Can you pick up the Pynchon-L mailing list reply below and continue it from its last sentence?
──────── Text shown
So we are stupid, too?
>The good news is, this handful of blowhards doesn't speak for Pynchon-L.
Of course not! And you -- and Lord knows, even you must confess to
being at least as much a blowhard as I am -- don't speak for the
whole P-List, either. Doug, calm down. No one here is under serious
attack. No one is claiming a mandate from the entire List. No one is
out to silence your opinions. (Though I for one could have less of
your hysterics and repetitions.)
>Way more P-listers disagree than agree
>with this groupuscule's
"Groupuscle?" That's funny. I like that.
> effort to marginalize Pynchon, their wishy-washy
>support of Bush and multinational corporations, the nasty way they're
>trying to stifle discussion on Pynchon-L. I hear from them offlist, and I
>expect that you do, too. They don't like to see the P-list dominated by a
>handful of people whose political positions are so diametrically opposed to
>the politics that Pynchon expresses in his work.
────────────────
──────── Material supplied
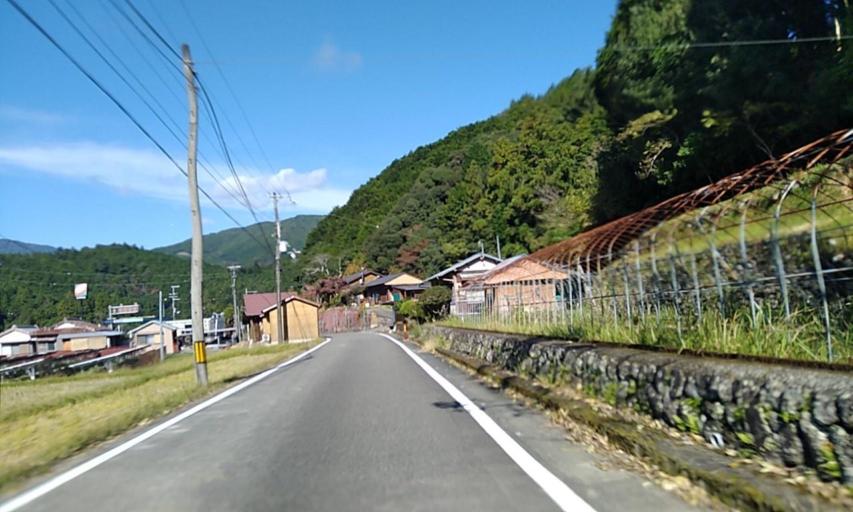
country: JP
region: Wakayama
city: Shingu
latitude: 33.9268
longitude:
────────────────
[Task output]
I really don't think any side is dominating the List; nor would I be
uncomfortable if I were the lone voice of support for military
action. I hardly want to stifle discourse; I only told Barbara that I
was through replying to posts from her on the subject of the War.
> But you don't see any of
>us telling Quail and his cronies
Are cronies related to ilk? Do I have both cronies *and* ilk? I hope
so, it makes me sound like a gangster.
>to shut up -- no, they arrogate that right
>to themselves, with regard to the people they don't like to hear, these
>good burghers of Pynchonville. What hypocrites they are.
How about that pint now?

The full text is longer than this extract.